ESERCIZI DA SVOLGERE:
1. Quali imperatori sono nominati nel brano su Brindisi? Elencali tutti.
2. Nelle registrazioni, ricopia tali e quali le righe che vanno da quella che contiene "state / province: Alabama" fino a quella che contiene "collectors: J. A. Shafer", entrambe incluse.

Dopo un primo arrivo dei Saraceni a Brindisi – nell’838 – per due secoli
intorno alla città non ci fu null’altro che un desolante ‘tutti contro tutti’
di Gianfranco Perri
Dopo qualche anno dallo screzio seguito al mancato matrimonio dei figli, tra i due imperatori romani, Ludovico II e Basilio I, si ristabilì una certa collaborazione e così Ludovico II poté puntare su Bari, conquistandola finalmente il 3 febbraio dell’871, liberandola dal trentennale dominio arabo e facendo prigioniero l’emiro Sawdan, che fu portato dal principe Adelchi a Benevento, dove rimase incarcerato per anni.
Quindi, già morto – nell’875 – l’ormai vecchio imperatore Ludovico II, i Bizantini dell’imperatore Basilio I nell’876 sottrassero Bari all’influenza del longobardo Adelchi e, finalmente – nell’880 – riuscirono anche a liberare Taranto dai Saraceni nel corso della campagna di riconquista condotta dallo stratega Niceforo Foca.
Partendo dalla punta dello stivale, Niceforo Foca estese la controffensiva bizantina su quasi tutto il Meridione continentale, riconquistando sia le città rimaste in mano araba e sia la maggior parte dei territori occupati dai principi longobardi. I limiti territoriali della conquista non sono definiti con esattezza nelle fonti, ma è verosimile che i Bizantini abbiano rioccupato tutta la regione che si estende dalla valle del Crati a Taranto e la Lucania orientale con le vallate del Sinni e del Bradano, nonché la costa salentina, mentre è più arduo definire dove essi siano arrivati a nordovest di Bari.
E quindi, fu nel contesto di quella lunga campagna condotta contro Longobardi e Arabi che, dopo Taranto, anche Brindisi intorno all’885 tornò sotto il formale controllo dei Bizantini, i quali, naturalmente, la incontrarono praticamente tutta in macerie: “macerie longobarde del 674, macerie saracene dell’838 e macerie imperiali dell’867”.
Nell’886 morì l’imperatore Basilio I e gli succedette il figlio Leone VI, il quale richiamò il vittorioso generale Niceforo Foca nominandolo comandante supremo dell’esercito imperiale e questi s’imbarcò da Brindisi alla volta di Costantinopoli con gran parte del suo esercito e lasciando alla città tutti i prigionieri longobardi, sottraendoli magnanimamente alla schiavitù e rendendoli così potenzialmente utili alla eventuale ricostruzione cittadina.

MATERIALE DI LAVORO:
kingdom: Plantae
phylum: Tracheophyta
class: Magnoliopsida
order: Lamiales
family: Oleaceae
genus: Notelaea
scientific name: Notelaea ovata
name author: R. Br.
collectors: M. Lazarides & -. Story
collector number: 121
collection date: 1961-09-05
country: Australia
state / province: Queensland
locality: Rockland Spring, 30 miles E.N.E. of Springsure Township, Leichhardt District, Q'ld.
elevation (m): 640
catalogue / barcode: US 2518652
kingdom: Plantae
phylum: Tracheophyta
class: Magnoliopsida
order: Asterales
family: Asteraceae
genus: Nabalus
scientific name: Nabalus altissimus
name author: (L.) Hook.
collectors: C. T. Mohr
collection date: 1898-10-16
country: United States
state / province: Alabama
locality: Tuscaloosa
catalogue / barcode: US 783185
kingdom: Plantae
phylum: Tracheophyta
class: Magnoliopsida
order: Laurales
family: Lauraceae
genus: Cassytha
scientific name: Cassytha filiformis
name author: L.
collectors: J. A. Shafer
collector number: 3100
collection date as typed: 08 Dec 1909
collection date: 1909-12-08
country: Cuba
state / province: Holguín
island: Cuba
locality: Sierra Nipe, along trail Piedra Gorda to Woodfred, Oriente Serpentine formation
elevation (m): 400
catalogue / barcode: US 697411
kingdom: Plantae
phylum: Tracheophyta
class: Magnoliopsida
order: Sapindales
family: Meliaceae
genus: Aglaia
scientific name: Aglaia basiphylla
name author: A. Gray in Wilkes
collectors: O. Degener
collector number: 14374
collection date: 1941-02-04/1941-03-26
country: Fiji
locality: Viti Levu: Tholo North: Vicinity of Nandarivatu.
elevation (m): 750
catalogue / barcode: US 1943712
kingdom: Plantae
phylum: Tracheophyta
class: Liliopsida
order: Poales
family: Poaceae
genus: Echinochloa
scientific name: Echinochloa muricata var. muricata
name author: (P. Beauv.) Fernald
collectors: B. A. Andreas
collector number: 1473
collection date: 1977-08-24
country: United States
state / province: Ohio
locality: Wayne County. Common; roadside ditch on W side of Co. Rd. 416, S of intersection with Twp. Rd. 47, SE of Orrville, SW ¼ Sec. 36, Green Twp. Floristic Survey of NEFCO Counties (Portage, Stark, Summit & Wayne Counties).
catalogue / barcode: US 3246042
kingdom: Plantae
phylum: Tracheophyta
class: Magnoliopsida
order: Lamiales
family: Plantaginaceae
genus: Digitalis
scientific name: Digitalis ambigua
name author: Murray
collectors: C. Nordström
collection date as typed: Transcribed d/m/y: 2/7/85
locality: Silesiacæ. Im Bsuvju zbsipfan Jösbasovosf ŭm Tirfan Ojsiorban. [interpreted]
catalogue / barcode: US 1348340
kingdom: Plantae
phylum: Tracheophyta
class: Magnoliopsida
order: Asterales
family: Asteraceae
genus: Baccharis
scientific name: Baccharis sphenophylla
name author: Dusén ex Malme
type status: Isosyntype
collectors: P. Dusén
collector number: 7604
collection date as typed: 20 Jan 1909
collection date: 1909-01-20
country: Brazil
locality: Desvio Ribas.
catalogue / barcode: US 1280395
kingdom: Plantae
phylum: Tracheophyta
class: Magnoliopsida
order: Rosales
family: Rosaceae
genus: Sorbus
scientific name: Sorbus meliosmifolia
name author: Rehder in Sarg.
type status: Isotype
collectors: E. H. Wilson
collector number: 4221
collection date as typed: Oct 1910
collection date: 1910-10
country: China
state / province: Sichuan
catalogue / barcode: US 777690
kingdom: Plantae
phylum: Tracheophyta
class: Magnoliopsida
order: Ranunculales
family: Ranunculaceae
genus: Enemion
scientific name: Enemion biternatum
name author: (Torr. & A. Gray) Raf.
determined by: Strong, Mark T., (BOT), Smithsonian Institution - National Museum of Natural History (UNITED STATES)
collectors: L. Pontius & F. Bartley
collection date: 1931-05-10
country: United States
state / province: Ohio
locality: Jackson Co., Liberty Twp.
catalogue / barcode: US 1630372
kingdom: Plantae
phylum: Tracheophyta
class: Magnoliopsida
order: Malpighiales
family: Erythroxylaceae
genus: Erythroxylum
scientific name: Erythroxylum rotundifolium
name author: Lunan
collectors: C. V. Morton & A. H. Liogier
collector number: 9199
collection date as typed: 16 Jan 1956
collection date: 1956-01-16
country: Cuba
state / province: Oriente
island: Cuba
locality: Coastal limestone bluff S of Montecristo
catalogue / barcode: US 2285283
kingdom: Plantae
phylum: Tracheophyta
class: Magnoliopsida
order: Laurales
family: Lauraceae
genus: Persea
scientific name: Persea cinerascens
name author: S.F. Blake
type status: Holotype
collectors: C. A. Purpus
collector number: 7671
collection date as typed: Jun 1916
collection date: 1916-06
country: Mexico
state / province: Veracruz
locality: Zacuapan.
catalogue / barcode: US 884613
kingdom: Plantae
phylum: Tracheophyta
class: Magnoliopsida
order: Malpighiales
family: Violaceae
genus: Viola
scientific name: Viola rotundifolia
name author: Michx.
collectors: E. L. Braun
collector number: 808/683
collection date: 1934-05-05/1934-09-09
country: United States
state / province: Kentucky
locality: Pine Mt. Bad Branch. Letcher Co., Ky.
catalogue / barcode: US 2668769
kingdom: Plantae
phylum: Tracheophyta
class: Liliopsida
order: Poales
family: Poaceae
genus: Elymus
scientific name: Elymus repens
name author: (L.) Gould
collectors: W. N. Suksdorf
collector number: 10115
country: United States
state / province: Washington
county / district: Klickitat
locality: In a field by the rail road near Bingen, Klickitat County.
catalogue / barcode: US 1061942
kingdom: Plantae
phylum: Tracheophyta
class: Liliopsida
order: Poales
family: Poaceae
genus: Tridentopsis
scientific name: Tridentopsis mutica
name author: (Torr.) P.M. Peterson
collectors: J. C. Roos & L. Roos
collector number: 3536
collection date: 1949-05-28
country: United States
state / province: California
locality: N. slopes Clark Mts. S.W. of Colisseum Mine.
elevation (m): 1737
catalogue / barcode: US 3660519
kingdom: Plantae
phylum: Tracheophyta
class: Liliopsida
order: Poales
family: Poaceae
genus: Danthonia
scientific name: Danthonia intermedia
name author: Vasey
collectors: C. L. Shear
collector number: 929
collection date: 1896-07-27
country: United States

ESERCIZI RISOLTI:
1. Ludovico II, Basilio I, Leone VI

2.
state / province: Alabama
locality: Tuscaloosa
catalogue / barcode: US 783185
kingdom: Plantae
phylum: Tracheophyta
class: Magnoliopsida
order: Laurales
family: Lauraceae
genus: Cassytha
scientific name: Cassytha filiformis
name author: L.
collectors: J. A. Shafer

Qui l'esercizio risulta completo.